Monday, November 9, 2009

Dig it!

Despite my cultivated 'sophisticate' and indeed 'sophisticat' air, I admit I still have a rather schoolboyish (read Viz) sensibility when it comes to things 'toilet' related (yes, I know we say lavatory, but lavatory humour doesn't sound right).
I was recently on holiday with my fart obsessed neice and nephew and found, despite myself, their constant parping irritating because I was stuck in the back seat of a hot car with them, but also quite amusing.
Unfortunately, a cat, no matter how dear, evacuating its bowels on the carpet in front of you as you try to watch TV, or worse, eat supper, is neither grown up, nor funny. And so it was that we (as in my adopted household) decided that it was time to put poor Max to rest. Context: A spastic colon, pain, lots of drugs (him), lots of cleaning up (mainly me) and too many 'oooh, what's this?' toddlers running around.

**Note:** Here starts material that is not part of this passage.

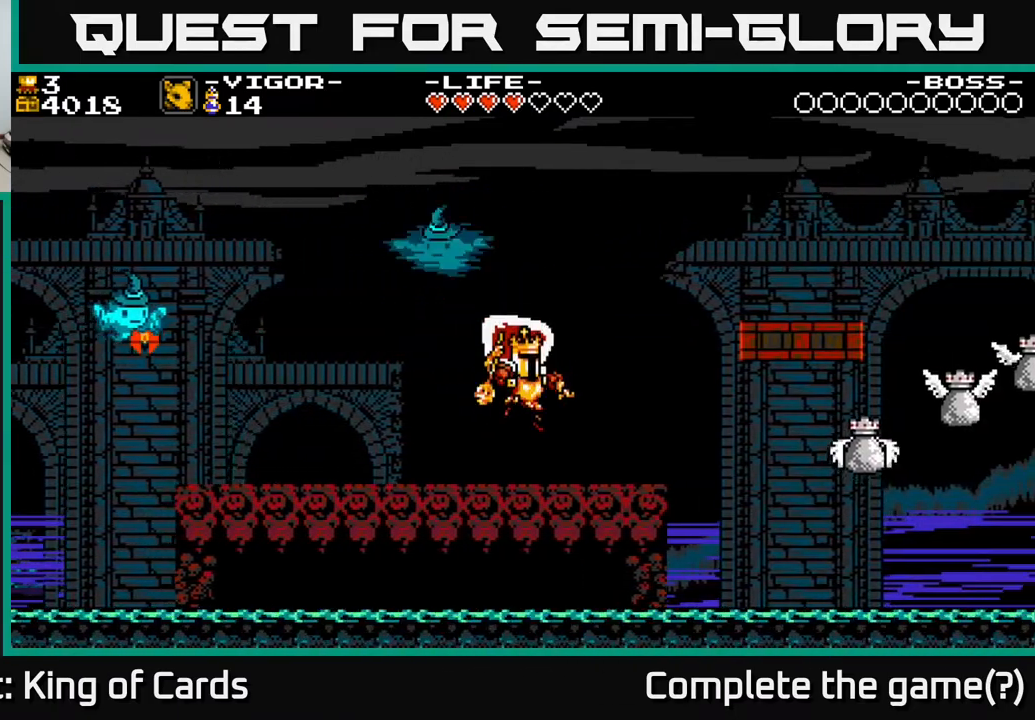
{"buttons": ["A", "DPAD_RIGHT"], "events": [[17, "DPAD_RIGHT", "up"], [267, "DPAD_RIGHT", "down"], [500, "A", "down"]]}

It will be a chance for 7 year old Erin to learn about the cycles (and circle) of life, we figure. 'Erin. You know Max has not been well for a long time: we are going to ask the vet to come round and put him to sleep so he can go to heaven and feel better.'
Erin: 'Oh good. Does that mean we can get a kitten?'
So, the day arrives. I am at work and feel a pang at midday - the appointed hour.
I have agreed, nay insisted, that I bury Max, given that latterly, I was his refuge from screaming children, brown stains on the duvet a small price to pay for offering comfort to a creature in need (yes, I changed the covers!)
And so it is with heavy heart that I arrive back at a nearly empty home – Mylo, Max's brother is on the sofa as fat and uninterested as ever – to find the dispatched Max awaiting me. He is sealed in a plastic bag on the coffee table and still warm!
Forget finding the one you love entwined with another, this is heartbreak.
I take him into the garden and begin to dig.
Propers, btw, to grave diggers. Have you tried to dig any kind of hole lately? It's not as easy as the movies make it out to be!
As I am digging, fighting back the tears, young Erin and younger Molly decide to come out and jump on the trampoline.
So far, so vaguely annoying.
And then Erin starts singing: Happy dead day to you, Happy dead day dear Max, happy dead day to you.
From the mouths of babes and innocents, eh.
Please don't invite her to my funeral!